Home>>read My Uncle Oswald free online

My Uncle Oswald(2)

By:Roald Dahl


Very well, then. I have talked myself into it. I shall proceed at once to tell you something about how I set about making money. But just in case some of you may be tempted to skip this particular section and go on to juicier things, let me assure you that there will be juice in plenty dripping from these pages. I wouldn’t have it otherwise.

Great wealth, when uninherited, is usually acquired in one of four ways--by chicanery, by talent, by inspired judgement, or by luck. Mine was a combination of all four. Listen carefully and you shall see what I mean.

In the year 1912, when I was barely seventeen, I won a scholarship in natural sciences to Trinity College, Cambridge. I was a precocious youth and had taken the exam a year earlier than usual. This meant that I had a twelvemonth wait doing nothing, because Cambridge would not receive me until I was eighteen. My father therefore decided that I should fill in the time by going to France to learn the language. I myself hoped that I should learn a fair bit more than just the language in that splendid country. Already, you see, I had begun to acquire a taste for rakery and wenching among the London débutantes. Already, also, I was beginning to get a bit bored with these young English girls. They were, I decided, a pretty pithiess lot, and I was impatient to sow a few bushels of wild oats in foreign fields. Especially in France. I had been reliably informed that Parisian females knew a thing or two about the act of lovemaking that their London cousins had never dreamed of. Copulation, so rumour had it, was in its infancy in England.

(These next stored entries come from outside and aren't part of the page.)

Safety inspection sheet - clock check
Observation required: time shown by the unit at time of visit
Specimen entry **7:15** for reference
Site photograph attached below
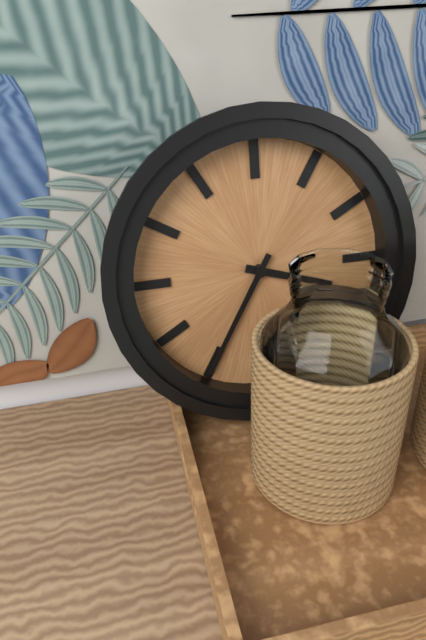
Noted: **3:35**
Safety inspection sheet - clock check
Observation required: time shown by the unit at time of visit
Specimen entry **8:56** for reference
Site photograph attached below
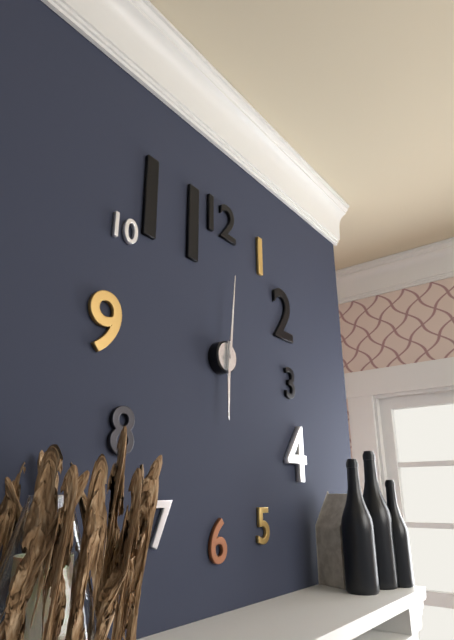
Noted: **6:01**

On the evening before I was due to depart for France, I gave a small party at our family house in Cheyne Walk. My father and mother had purposely gone out to dinner at seven o’clock so that I might have the place to myself. I had invited a dozen or so friends of both sexes, all of them about my own age, and by nine o’clock we were sitting around making pleasant talk, drinking wine, and consuming some excellent boiled mutton and dumplings. The front doorbell rang. I went to answer it, and on the doorstep there stood a middle-aged man with a huge moustache, a magenta complexion, and a pigskin suitcase. He introduced himself as Major Grout and asked for my father. I said he was out to dinner. “Good gracious me,” said Major Grout. “He has invited me to stay. I’m an old friend.”

“Father must have forgotten,” I said. “I’m awfully sorry. You had better come in.”

Now I couldn’t very well leave the Major alone in the study reading Punch while we were having a party in the next room, so I asked him if he’d care to come in and join us. He would indeed. He’d love to join us. So in he came, moustache and all, a beaming jovial old boy who settled down among us quite comfortably despite the fact that he was three times the age of anyone else present. He tucked into the mutton and polished off a whole bottle of claret in the first fifteen minutes.

“Excellent vittles,” he said. “Is there any more wine?”

I opened another bottle for him, and we all watched with a certain admiration as he proceeded to empty that one as well. His cheeks were swiftly turning from magenta to a very deep purple and his nose seemed to be catching on fire. Halfway through the third bottle, he began to loosen up. He worked, he told us, in the Anglo-Egyptian Sudan and was home on leave. His job had to do with the Sudan Irrigation Service, and a very hot and arduous business it was. But fascinating. Lots of fun, y’know. And the wogs weren’t too much trouble so long as one kept the old shambok handy all the time.

We sat round him, listening and not a little intrigued by this purple-faced creature from distant lands.

“A great country, the Sudan,” he said. “It is enormous. It is remote. It is full of mysteries and secrets. Would you like me to tell you about one of the great secrets of the Sudan?”

“Very much, sir,” we said. “Yes, please.”

“One of its great secrets,” he said, tipping another glass of wine down his throat, “a secret that is known only to a few old-timers out there like myself and to the natives, is a little creature called the Sudanese Blister Beetle or to give him his right name, Cantharis vesiccitoria sudanii.”

“You mean a scarab?” I said.

“Certainly not,” he said. “The Sudanese Blister Beetle is a winged insect, as much a fly as a beetle, and is about three-quarters of an inch long. It’s very pretty to look at, with a brilliant iridescent shell of golden green.”

“Why is it so secret?” we asked.

“These little beetles,” the Major said, “are found only in one part of the Sudan. It’s an area of about twenty square miles, north of Khartoum, and that’s where the hashab tree grows. The leaves of the hashab tree are what the beetles feed on. Men spend their whole lives searching for these beetles. Beetle hunters, they are called. They are very sharp-eyed natives who know all there is to know about the haunts and habits of the tiny brutes. And when they catch them, they kill them and dry them in the sun and crunch them up into a fine powder. This powder is greatly prized among the natives, who usually keep it in small elaborately carved Beetle Boxes. A tribal chief will have his Beetle Box made of silver.”